Here's my personal stance on the whole issue of how female characters are (mis)treated in comics: It is most certainly a problem, but not because it's sexist or misogynistic or any other problematic adjective. It is a problem because it is lazy, tired, cliched, and overdone. On top of that, the only reason I care is because comic publishers keep complaining about how they want to expand their audience to include more female readers, only to keep giving their identifying characters the short end of the stick and beating them unconscious with it. 

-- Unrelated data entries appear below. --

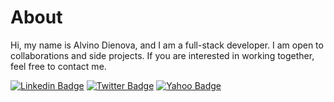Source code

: # About

Hi, my name is Alvino Dienova, and I am a full-stack developer. I am open to collaborations and side projects. If you are interested in working together, feel free to contact me.

[![Linkedin Badge](https://img.shields.io/badge/LinkedIn-0077B5?style=for-the-badge&logo=linkedin&logoColor=white)](https://www.linkedin.com/in/alvino-dienova)
[![Twitter Badge](https://img.shields.io/badge/Twitter-1DA1F2?style=for-the-badge&logo=twitter&logoColor=white)](https://twitter.com/dienoov)
[![Yahoo Badge](https://img.shields.io/badge/-Yahoo-blueviolet?style=for-the-badge&logo=Yahoo&logoColor=white)](mailto:alvinodien@yahoo.co.id)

For the record, I do not consider Timm's idea to romantically link Batman and Batgirl to be a bad one. In fact, I think it is pure, artistic genius, even brave. That said, I'm going to attach a very big qualifier to that statement:

In a vacuum. 

In the context of a mid-90s animated series generally aimed at a younger audience about a popular comic book hero still shedding the stigma of camp, the notion of Batman as a tragic figure by way of his most stable relationship being with his best friend's daughter, is brilliant. Timm has even said, when asked why the odd pairing that's most certainly bound to fail, "That's why we did it." If it's not clear yet why I'm madly in love with this bad romance, let me put it this way: Where is it written that every relationship in any story has to go well? Hell, George Lucas even asked once why every male and female lead have to end up together. For as much of a headache as it seems to be for comic writers to write superheroes as married, they seem to have a harder time writing a relationship that's got red flags from the word go. Of course it's not going to work. Of course it's going to end badly. Of course it's likely to backfire in the worst conceivable way. However, we'd be less invested, if not utterly disinterested, if everything went smoothly. 

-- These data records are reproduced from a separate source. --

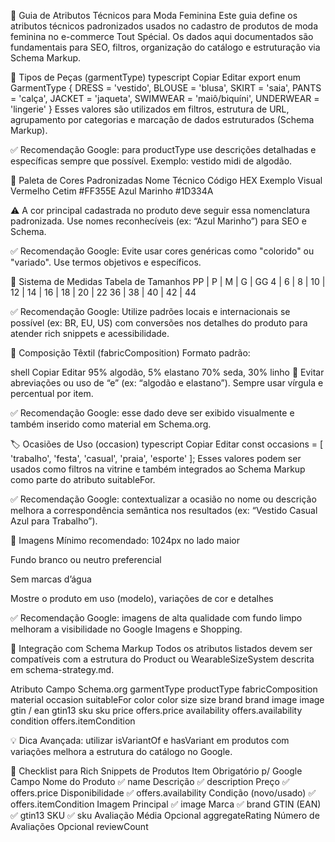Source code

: 📐 Guia de Atributos Técnicos para Moda Feminina
Este guia define os atributos técnicos padronizados usados no cadastro de produtos de moda feminina no e-commerce Tout Spécial. Os dados aqui documentados são fundamentais para SEO, filtros, organização do catálogo e estruturação via Schema Markup.

🧷 Tipos de Peças (garmentType)
typescript
Copiar
Editar
export enum GarmentType {
  DRESS = 'vestido',
  BLOUSE = 'blusa',
  SKIRT = 'saia',
  PANTS = 'calça',
  JACKET = 'jaqueta',
  SWIMWEAR = 'maiô/biquíni',
  UNDERWEAR = 'lingerie'
}
Esses valores são utilizados em filtros, estrutura de URL, agrupamento por categorias e marcação de dados estruturados (Schema Markup).

✅ Recomendação Google: para productType use descrições detalhadas e específicas sempre que possível. Exemplo: vestido midi de algodão.

🎨 Paleta de Cores Padronizadas
Nome Técnico	Código HEX	Exemplo Visual
Vermelho Cetim	#FF355E	
Azul Marinho	#1D334A	

⚠️ A cor principal cadastrada no produto deve seguir essa nomenclatura padronizada. Use nomes reconhecíveis (ex: “Azul Marinho”) para SEO e Schema.

✅ Recomendação Google: Evite usar cores genéricas como "colorido" ou "variado". Use termos objetivos e específicos.

📏 Sistema de Medidas
Tabela de Tamanhos
PP | P | M | G | GG
4 | 6 | 8 | 10 | 12 | 14 | 16 | 18 | 20 | 22
36 | 38 | 40 | 42 | 44

✅ Recomendação Google: Utilize padrões locais e internacionais se possível (ex: BR, EU, US) com conversões nos detalhes do produto para atender rich snippets e acessibilidade.

🧵 Composição Têxtil (fabricComposition)
Formato padrão:

shell
Copiar
Editar
95% algodão, 5% elastano
70% seda, 30% linho
🚨 Evitar abreviações ou uso de “e” (ex: “algodão e elastano”). Sempre usar vírgula e percentual por item.

✅ Recomendação Google: esse dado deve ser exibido visualmente e também inserido como material em Schema.org.

🏷️ Ocasiões de Uso (occasion)
typescript
Copiar
Editar
const occasions = [
  'trabalho', 
  'festa',
  'casual',
  'praia',
  'esporte'
];
Esses valores podem ser usados como filtros na vitrine e também integrados ao Schema Markup como parte do atributo suitableFor.

✅ Recomendação Google: contextualizar a ocasião no nome ou descrição melhora a correspondência semântica nos resultados (ex: “Vestido Casual Azul para Trabalho”).

📸 Imagens
Mínimo recomendado: 1024px no lado maior

Fundo branco ou neutro preferencial

Sem marcas d’água

Mostre o produto em uso (modelo), variações de cor e detalhes

✅ Recomendação Google: imagens de alta qualidade com fundo limpo melhoram a visibilidade no Google Imagens e Shopping.

🧩 Integração com Schema Markup
Todos os atributos listados devem ser compatíveis com a estrutura do Product ou WearableSizeSystem descrita em schema-strategy.md.

Atributo	Campo Schema.org
garmentType	productType
fabricComposition	material
occasion	suitableFor
color	color
size	size
brand	brand
image	image
gtin / ean	gtin13
sku	sku
price	offers.price
availability	offers.availability
condition	offers.itemCondition

💡 Dica Avançada: utilizar isVariantOf e hasVariant em produtos com variações melhora a estrutura do catálogo no Google.

🧪 Checklist para Rich Snippets de Produtos
Item	Obrigatório p/ Google	Campo
Nome do Produto	✅	name
Descrição	✅	description
Preço	✅	offers.price
Disponibilidade	✅	offers.availability
Condição (novo/usado)	✅	offers.itemCondition
Imagem Principal	✅	image
Marca	✅	brand
GTIN (EAN)	✅	gtin13
SKU	✅	sku
Avaliação Média	Opcional	aggregateRating
Número de Avaliações	Opcional	reviewCount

This is where the discussion of Barbara Gordon's role in The Killing Joke gets uncomfortable, for both fans of the book and the new adaptation. Again, compared to other stories that came before it, Moore's little one-off special seems rather quaint, almost phoned-in. As for animation, Timm's treatment of the Batman/Batgirl dynamic loses its luster when venturing into the broader spectrum of the comics it's based on. It's still unique, but it gets buried under a host of similar, yet failed experiments. It's too little, too late. Putting the two together works about as well as it sounds. It doesn't fail, but it has the same problem the original did; take away the shock value, and all you've got left is a decent adaptation of a so-so Alan Moore comic, preceded by an above-average "lost episode" of Bruce Timm's animated Batman. 
None of this means it's bad or unwatchable. The parts that work do so beautifully. Mark Hamill and Kevin Conroy own their roles, and hearing Moore's words through them is well worth the price of admission. It respects the source material, warts and all, hitting all the key points with superb fidelity, even maintaining the subtle nuance of the ending. When the worst that can be said of something is it being a product of its era and a victim of its own hype, that's not a bad outcome for a collaboration of two radically different visionaries.